REQUISITOS DE LA TAREA:
a. Transcribe literalmente la parte del texto sobre la conspiración carlista en Granada que empieza en las palabras "Según la declaración" y termina después de "Guardia y vigilantes.".
b. Según el texto sobre la conspiración carlista en Granada, ¿qué hicieron las partidas en la villa de Benamaurel?
c. Continúa el texto sobre la conspiración carlista en Granada a partir de su última oración.

#### FRAGMENTO DEL TEXTO ####

Según la declaración de Arratia resultó complicado el obispo de Guadix, su secretario el señor Cedrun, don José Enríquez y Campo vecino de Granada, y otros: se detuvo al Prelado en su palacio y en la cárcel a su secretario y al joven Enríquez, que emparentado con las principales familias de la ciudad era simpático a todos: temióse por su vida y se halló medio de que se le trasladara al hospital, de donde se fugó narcotizando a los nacionales de la Guardia y vigilantes.

Pasó el proceso al juzgado de Albuñol, decidida a su favor la competencia, desempeñado entonces por don Francisco de los Ríos Rosas, y no tuvo más consecuencias notables el plan de insurreccionar la Alpujarra, que habría sido grave para la causa liberal, a la que dieron que hacer los carlistas que en la provincia de Jaén invadían los partidos de Cazorla y Segura de la Sierra, y especialmente la que capitaneó Isidro Ruiz (a) el Monjero; y en la misma Provincia de Granada no fueron insignificantes las partidas que recorrían los territorios de Baza y Huéscar, atacando a la villa de Benamaurel, cuya iglesia incendiaron; debiendo citarse la conspiración descubierta en las Albaidas, y aún la que antes descubrió por una criada, el auditor señor Andreu Dampierre, que fraguaban los presos de la cárcel de Granada, y costó la vida a nueve de ellos.

#### DATOS PROPORCIONADOS ####

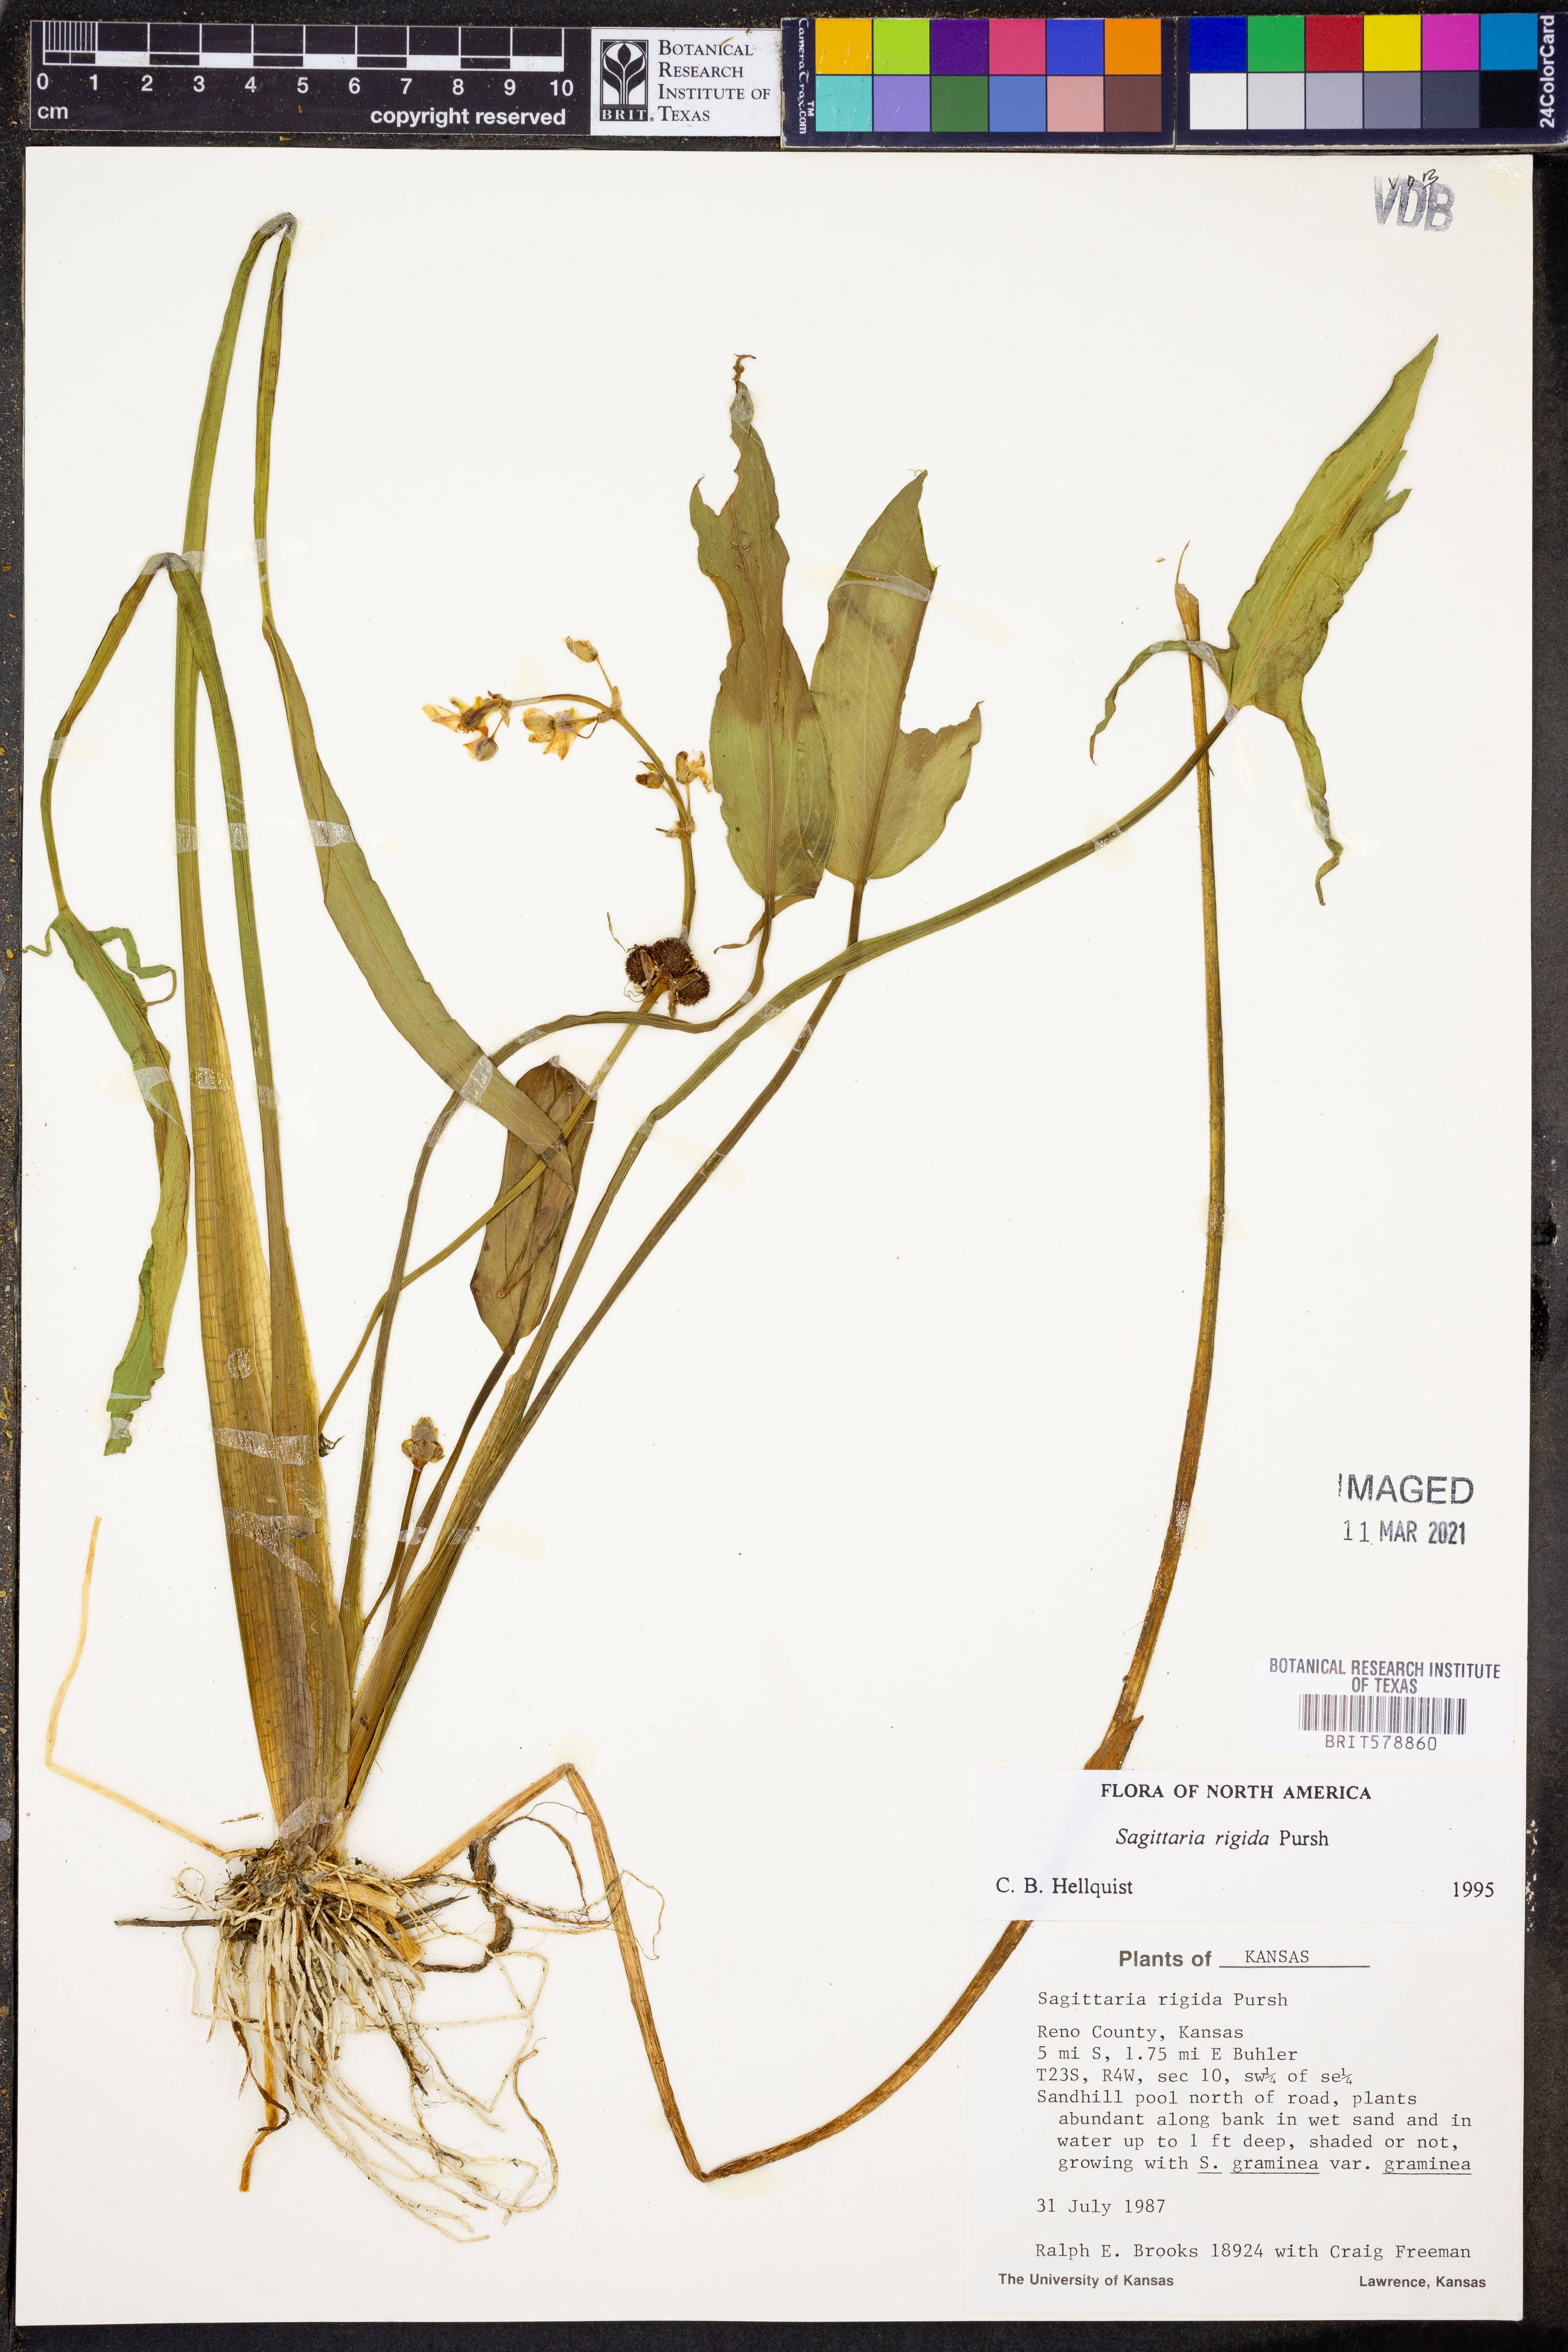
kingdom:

####

SECCIÓN DE RESPUESTAS:
a.
Según la declaración de Arratia resultó complicado el obispo de Guadix, su secretario el señor Cedrun, don José Enríquez y Campo vecino de Granada, y otros: se detuvo al Prelado en su palacio y en la cárcel a su secretario y al joven Enríquez, que emparentado con las principales familias de la ciudad era simpático a todos: temióse por su vida y se halló medio de que se le trasladara al hospital, de donde se fugó narcotizando a los nacionales de la Guardia y vigilantes.

b. La atacaron e incendiaron su iglesia.

c.
No faltaban entonces carlistas en Andalucía, y les alentaba en sus empresas la división tan profunda que introdujeran en Granada los Jovellanos, en los que estaban afiliadas personas de valer como Martínez de la Rosa, Castro y Orozco, Velluti, el marqués de Falces, duque de Gor, Cónque, Egaña y otros. Produciéndose lamentables divisiones entre moderados y exaltados, y poco cuerdo o mal aconsejado Palarea, aunque tenía fama de astuto su consejero, no dejaban de aprovecharlas los partidarios de don Carlos; conspiraban, abundaba el dinero, y sólo una persona, cuya familia aún vivía, no ha mucho, sacrificó toda su fortuna, de algunos millones adquiridos en las minas de Almería (2).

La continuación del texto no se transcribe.